You have published on cross-border trade friction and port logistics costs. Is the same problem present at the border?

It is basically the same problem, different mechanics. Moving agricultural goods across a border requires documentation that satisfies customs authorities, regulatory standards, and the compliance requirements of the buyer on the other side. When those documentation systems are manual, fragmented, or inconsistent, everything slows down and everything costs more. Demurrage charges accumulate. Broker performance varies wildly with no standardised way to measure it. Compliance errors compound at volume.

The popular assumption is that tariffs are the primary barrier to agricultural trade. In my experience, and in what I have found through research, the paperwork creates more practical friction than the tariff rate itself. A ten percent tariff is a known cost that can be priced into a transaction. A three-week delay at port because documentation was incomplete is an unknown cost that cannot. Rebuilding agricultural trade means rebuilding the documentation and data systems that underpin it, and that work has barely started in most markets.

You are describing problems in emerging markets. Do these apply in developed economies as well?

Across different markets, the severity is different. Yet, the structure is remarkably similar. Any agricultural supply chain where visibility degrades as you move upstream from the retailer or processor toward the farm gate faces a version of this problem. Any system that depends on fragmented supplier bases, manual procurement, or broker networks without standardised performance metrics carries the same friction. In developed economies this friction tends to be hidden during stable periods and then surfaces rapidly under stress, when input costs spike, when trade routes are disrupted, when a supply chain that appeared resilient turns out to have been merely undisturbed.

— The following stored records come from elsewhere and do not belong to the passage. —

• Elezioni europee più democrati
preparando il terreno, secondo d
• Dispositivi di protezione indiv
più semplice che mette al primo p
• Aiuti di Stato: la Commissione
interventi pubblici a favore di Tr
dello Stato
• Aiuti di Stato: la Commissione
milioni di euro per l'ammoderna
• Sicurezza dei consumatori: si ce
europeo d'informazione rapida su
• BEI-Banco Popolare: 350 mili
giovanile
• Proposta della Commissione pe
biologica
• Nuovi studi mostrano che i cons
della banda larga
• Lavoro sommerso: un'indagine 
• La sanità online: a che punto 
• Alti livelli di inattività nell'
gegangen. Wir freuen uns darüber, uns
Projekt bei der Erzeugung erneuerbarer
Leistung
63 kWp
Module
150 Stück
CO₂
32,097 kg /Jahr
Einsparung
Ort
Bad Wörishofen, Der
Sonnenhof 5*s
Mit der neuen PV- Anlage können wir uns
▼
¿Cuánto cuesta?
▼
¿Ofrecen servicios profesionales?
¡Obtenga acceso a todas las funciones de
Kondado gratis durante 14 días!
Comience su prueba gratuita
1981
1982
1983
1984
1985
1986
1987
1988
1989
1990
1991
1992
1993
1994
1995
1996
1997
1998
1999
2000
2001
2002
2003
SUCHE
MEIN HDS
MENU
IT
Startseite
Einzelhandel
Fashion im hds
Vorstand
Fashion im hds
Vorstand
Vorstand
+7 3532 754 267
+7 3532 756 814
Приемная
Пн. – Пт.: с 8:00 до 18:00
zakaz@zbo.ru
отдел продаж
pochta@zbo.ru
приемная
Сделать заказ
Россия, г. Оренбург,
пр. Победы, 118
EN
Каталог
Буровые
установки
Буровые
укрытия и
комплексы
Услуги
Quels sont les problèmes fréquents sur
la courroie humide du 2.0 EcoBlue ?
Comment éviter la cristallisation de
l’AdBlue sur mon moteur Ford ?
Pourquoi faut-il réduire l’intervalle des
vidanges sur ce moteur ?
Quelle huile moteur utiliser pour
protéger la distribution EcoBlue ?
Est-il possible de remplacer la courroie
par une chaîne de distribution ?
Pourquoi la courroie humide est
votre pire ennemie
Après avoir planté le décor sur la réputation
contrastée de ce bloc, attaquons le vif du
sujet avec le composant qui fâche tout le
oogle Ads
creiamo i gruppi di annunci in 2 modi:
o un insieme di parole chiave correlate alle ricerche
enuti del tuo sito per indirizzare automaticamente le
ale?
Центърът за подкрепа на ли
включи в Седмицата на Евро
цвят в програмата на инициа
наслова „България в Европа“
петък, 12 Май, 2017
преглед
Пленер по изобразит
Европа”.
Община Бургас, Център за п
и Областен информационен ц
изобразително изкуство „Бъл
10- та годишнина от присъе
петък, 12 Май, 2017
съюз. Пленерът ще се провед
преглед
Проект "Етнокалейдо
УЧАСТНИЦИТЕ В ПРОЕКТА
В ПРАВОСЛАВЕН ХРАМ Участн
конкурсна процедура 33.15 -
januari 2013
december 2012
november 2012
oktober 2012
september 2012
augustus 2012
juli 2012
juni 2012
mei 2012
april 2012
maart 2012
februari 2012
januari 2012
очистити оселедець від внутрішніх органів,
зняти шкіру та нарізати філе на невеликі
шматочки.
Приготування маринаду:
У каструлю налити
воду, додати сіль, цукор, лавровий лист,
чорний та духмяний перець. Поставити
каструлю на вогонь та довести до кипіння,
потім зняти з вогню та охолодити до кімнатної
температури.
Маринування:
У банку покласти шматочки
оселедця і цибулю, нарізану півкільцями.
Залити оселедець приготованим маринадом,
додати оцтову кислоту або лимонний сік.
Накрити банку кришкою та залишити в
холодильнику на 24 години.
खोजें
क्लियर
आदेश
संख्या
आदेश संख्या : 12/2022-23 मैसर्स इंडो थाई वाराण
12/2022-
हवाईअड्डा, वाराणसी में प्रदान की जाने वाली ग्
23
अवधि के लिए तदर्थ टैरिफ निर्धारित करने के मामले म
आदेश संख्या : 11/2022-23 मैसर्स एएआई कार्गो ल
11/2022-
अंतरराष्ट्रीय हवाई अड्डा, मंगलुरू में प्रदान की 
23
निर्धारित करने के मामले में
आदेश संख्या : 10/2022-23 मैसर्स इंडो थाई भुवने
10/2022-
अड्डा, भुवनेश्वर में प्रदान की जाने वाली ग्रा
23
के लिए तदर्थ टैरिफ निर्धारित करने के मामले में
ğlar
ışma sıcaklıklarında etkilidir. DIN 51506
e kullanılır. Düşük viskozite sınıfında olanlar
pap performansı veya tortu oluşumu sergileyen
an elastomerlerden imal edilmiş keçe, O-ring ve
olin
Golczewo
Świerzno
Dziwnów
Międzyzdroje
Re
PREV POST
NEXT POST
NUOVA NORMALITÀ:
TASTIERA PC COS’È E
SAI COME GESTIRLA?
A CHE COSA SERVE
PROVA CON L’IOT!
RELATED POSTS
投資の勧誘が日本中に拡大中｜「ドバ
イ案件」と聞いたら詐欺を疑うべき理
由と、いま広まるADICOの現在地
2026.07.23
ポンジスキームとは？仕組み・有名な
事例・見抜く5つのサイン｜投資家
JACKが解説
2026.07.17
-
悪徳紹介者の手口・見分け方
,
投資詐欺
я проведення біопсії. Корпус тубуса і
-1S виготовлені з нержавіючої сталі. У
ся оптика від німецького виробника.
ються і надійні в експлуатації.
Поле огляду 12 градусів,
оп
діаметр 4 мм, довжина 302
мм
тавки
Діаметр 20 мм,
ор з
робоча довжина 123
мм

The reason I have spent time publishing on these problems, rather than only working on them commercially, is that the underlying systems challenge travels across contexts. A predictive procurement model that reduces waste in one fragmented agricultural supply chain solves for the same structural failure wherever that failure appears. The data environments look different. The architecture of the problem does not change.

Where does this go? What would it take for agricultural trade infrastructure to catch up with the policy ambition around it?

It requires treating the data and documentation layer as primary rather than as something that will sort itself out once enough money is flowing. That means procurement systems that give supply chain planners real visibility into what is available, where, and at what capacity. It means documentation infrastructure that makes a farmer or supplier verifiable to a financial institution without requiring them to navigate systems designed for a completely different kind of counterparty. It means cross-border systems where compliance and verification are built into the transaction rather than bolted on afterward.

None of this is technologically exotic. These capabilities exist in other industries. The question is whether the agricultural sector, and the governments investing in it, will treat the infrastructure layer with the same seriousness they treat the policy layer. If they do, the billions being spent on trade promotion, supply chain security, and farmer support will deliver what they promise. If they do not, agricultural trade will continue to underperform its potential, and the explanation will be the same one it has been for years: the systems needed to execute were never in place. That is the gap I have spent my career working inside, and it remains, in my view, the most consequential unsolved problem in agricultural commerce.